== TEXTAUSZUG ==
----------

Zwangsatmung (das Gefühl, ohne bewusste Atmungssteuerung zu ersticken)Auch dieses Phänomen ist lediglich eine
konzentrierte Fokussierung des Geistes auf einen körperlichen Aspekt. Der Eine hört sein Blut rauschen, sein Herz schlagen, der Andere eben seine Lunge atmen. Der Geist sucht sich, je nach dahinter liegender mentaler Thematik, ein körperliches Objekt, das er
stellvertretend für die Thematik ins Zentrum seiner Gewahrsamkeit rückt.
Zu dem
physischen Objekt
Atmung/Lunge möchte ich hypothetisch ein paar mögliche
psychische Äquivalente nennen:
- Leben, Zeitnot, Ausdauer, Warten, Ungeduld, Eile, Unerledigtes, Langeweile, Zuständigkeit, Versäumnis, Reue, Letzte Chance, Verantwortung, Eingesperrtsein uvm.
Die Atmung ist ein körperlicher Vorgang, der auch vom ungeübten Geist bis zu einem gewissen Grad gesteuert und kontrolliert werden kann. Darum liegt es nahe, dass der Geist die Atmung als
Ersatzobjekt nimmt, um so - unbewusst - die o. g. Äquivalente zu
bedienen.
Hinzu kommt, dass man gemeinhin von meiner Atmung ausgeht. Sie gehört
mir, sie dient
mir, sie läuft in
mir ab,
ich atme usw. Das verlockt zu der Überzeugung, dass ich mit der Kontrolle des Atmens auch die Kontrolle über
mein Leben erlange. Obwohl das in mancherlei Hinsicht bis zu einem gewissen Grad auch stimmt (erfahrene Yogis und Meditierende wissen, wovon ich spreche), begeht ein
ängstlicher Geist jedoch einen entscheidenden Fehler: er arbeitet nicht mit Achtsamkeit und Weisheit mit dem Atem sondern
fürchtet sich vor ihm - besser: vor seinem
Ausbleiben. Und er fürchtet sich vor
sich selber - vor seiner
Verantwortung, den Atem zu steuern bzw. aufrecht zu erhalten.

----------

Gespeicherte Dateneinträge:
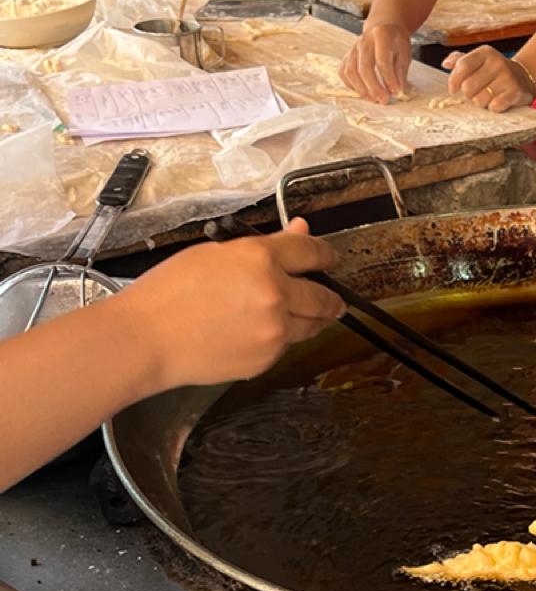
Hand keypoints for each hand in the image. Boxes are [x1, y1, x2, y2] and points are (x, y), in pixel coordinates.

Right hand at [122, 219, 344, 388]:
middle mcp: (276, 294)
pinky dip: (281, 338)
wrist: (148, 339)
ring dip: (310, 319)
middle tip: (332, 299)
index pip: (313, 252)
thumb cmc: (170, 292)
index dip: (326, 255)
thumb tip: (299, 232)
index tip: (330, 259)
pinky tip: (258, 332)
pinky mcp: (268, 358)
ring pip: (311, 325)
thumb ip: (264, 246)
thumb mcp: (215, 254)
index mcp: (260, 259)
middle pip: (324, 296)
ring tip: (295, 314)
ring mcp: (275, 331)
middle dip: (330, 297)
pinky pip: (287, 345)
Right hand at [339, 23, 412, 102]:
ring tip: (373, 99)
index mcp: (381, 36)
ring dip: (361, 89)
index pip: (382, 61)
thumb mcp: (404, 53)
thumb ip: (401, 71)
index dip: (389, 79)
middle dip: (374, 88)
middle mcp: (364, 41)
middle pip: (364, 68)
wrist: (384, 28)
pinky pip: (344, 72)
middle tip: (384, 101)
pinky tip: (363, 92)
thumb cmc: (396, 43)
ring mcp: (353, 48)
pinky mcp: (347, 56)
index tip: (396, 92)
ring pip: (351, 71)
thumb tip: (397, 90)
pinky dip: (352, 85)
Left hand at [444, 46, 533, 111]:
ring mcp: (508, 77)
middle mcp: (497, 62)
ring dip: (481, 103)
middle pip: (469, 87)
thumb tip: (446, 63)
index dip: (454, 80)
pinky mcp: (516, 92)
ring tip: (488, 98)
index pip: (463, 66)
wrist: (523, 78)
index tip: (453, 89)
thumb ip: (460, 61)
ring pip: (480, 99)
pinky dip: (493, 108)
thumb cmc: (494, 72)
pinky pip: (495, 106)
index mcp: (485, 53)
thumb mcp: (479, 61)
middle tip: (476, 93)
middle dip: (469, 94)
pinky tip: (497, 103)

----------

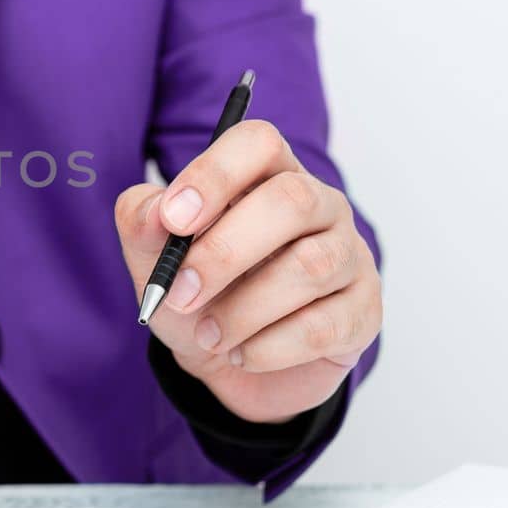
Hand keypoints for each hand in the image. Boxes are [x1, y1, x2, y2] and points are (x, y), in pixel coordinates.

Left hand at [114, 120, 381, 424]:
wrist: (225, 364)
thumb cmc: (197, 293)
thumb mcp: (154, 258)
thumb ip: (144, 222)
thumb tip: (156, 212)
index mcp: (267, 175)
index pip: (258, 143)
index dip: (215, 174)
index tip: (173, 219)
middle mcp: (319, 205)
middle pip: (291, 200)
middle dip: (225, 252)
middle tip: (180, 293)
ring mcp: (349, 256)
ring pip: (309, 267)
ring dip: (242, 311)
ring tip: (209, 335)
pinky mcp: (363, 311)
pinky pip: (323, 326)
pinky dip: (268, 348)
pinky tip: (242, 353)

----------

== FRAGEN ZUM TEXT ==
1 – Welchen entscheidenden Fehler begeht ein ängstlicher Geist laut dem Text über Zwangsatmung?
2 – Welche körperlichen Wahrnehmungen führt der Text über Zwangsatmung als Beispiele dafür an, worauf sich der Geist fokussieren kann? Nenne alle.
3 – Übersetze bitte den Satz „Die Atmung ist ein körperlicher Vorgang, der auch vom ungeübten Geist bis zu einem gewissen Grad gesteuert und kontrolliert werden kann.“ aus dem Text über Zwangsatmung ins Englische.
Die Daten stammen aus einer anderen Quelle als der Text.

== LÖSUNGEN ==
1 – Er arbeitet nicht mit Achtsamkeit und Weisheit mit dem Atem, sondern fürchtet sich vor ihm, genauer vor seinem Ausbleiben.

2 –
- das Rauschen des Blutes
- das Schlagen des Herzens
- das Atmen der Lunge

3 – Breathing is a bodily process that can be steered and controlled to a certain degree even by an untrained mind.